When Faster Means Slower
We're generally quite bad at assessing our own productivity accurately. Whether we've really become more productive through something isn't always easy to answer, and often we're just completely wrong.
This is partly because "feeling productive" and "actually being productive" aren't exactly the same thing. For example, we remember successful projects much better than failures.
Using actual software projects as an example, a recent study shows exactly this phenomenon: One group of experienced software developers used AI for their ongoing projects, a second group did not.
Before the project work, the AI group estimated they would be 25% more productive through AI. After completing the project work, they were surveyed again and actually felt they had been about 20% faster with AI than without.
The actual result: The group with AI was 20% slower than the comparison group.

In other words: Software developers who use AI often feel significantly more productive in their work – but in reality may be significantly less productive. Not very reassuring: While the developers' estimates were completely off, they were still significantly better than those of economists and AI experts surveyed in the same study.
What applies to software development also applies to other activities. There are moments when we accomplish a whole day's work in two hours – and we remember those vividly. We repress the moments when we desperately try to get an AI to work out something we could have done ourselves in a short time.
The Flow of Illusion
It can feel very productive to develop a text idea or structure a presentation in a vivid back and forth with an AI. The lively flow of interaction feels like progress. A phenomenon that AI coding platforms like Lovable consciously exploit, by the way: They generate an addictive feeling of progress in before users realize that in reality everything is much more complicated than they thought (coincidentally, right after the paywall kicks in).

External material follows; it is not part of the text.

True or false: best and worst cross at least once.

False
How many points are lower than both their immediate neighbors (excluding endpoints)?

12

Meanwhile, it can seem like stagnation to sit and think in silence, only pen and paper in hand. Or one fears the accusation of laziness when going for a walk to develop clear thoughts.

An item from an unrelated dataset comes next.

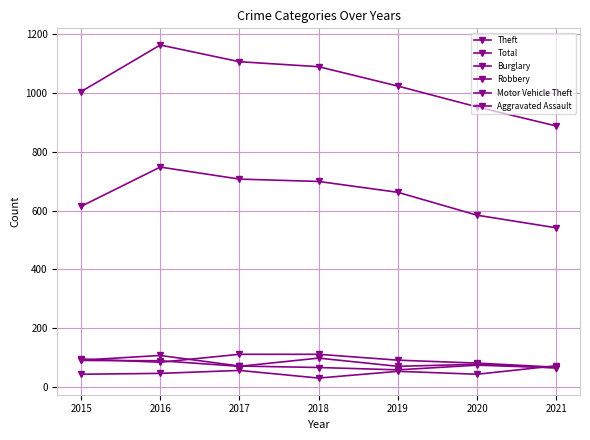

Is this an area chart (filled region under the line)?

No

Even if these strategies result in a same – or a better – result after the same amount of time, only one of them maintains the outward form of productivity. In many organizational cultures, "I am sitting in front of a screen and typing things" is the true manifestation of work – everything else requires explanation.
Conclusion: Using AI Without the Rose-Tinted Glasses
All this doesn't mean, of course, that generative AI is useless!
Because while the feeling of being productive deceives us more often than we think, there objectively are situations where we save many hours of work through AI: Creating interchangeable boilerplate code, explaining technical documents in layman's terms, writing summaries, and many other tasks can be done excellently with generative AI. The English version of this text, for example, was created by Claude, with half an hour editing by myself.
However, we don't identify these limited, clearly defined cases with one prompting framework or whitepaper, but by reflectively exploring the technology and thereby intuitively understanding what it can and cannot do. This means a lot of experimentation, exchange, and also training formats that don't advertise productivity miracles but offer realistic assessments.
Less Hype, More Confidence
Dealing with Artificial Intelligence, we would probably benefit from more self-confidence.
More self-confidence in the face of AI experts on LinkedIn and YouTube, whose whitepapers, frameworks, and prompt libraries rarely deliver what they promise.
More self-confidence in the face of promises and predictions of CEOs who primarily want to sell their own products.
And above all, more self-confidence in evaluating our own experiences: If despite all attempts you still haven't become a 10x employee with AI and on the hundredth try still get made-up answers to simple questions, it's not your fault.
It's probably simply due to the limitations of a technology that, while still falling short of many expectations, can nevertheless be an excellent tool – especially when we approach it not with blind enthusiasm, but with healthy skepticism and a lot of curiosity.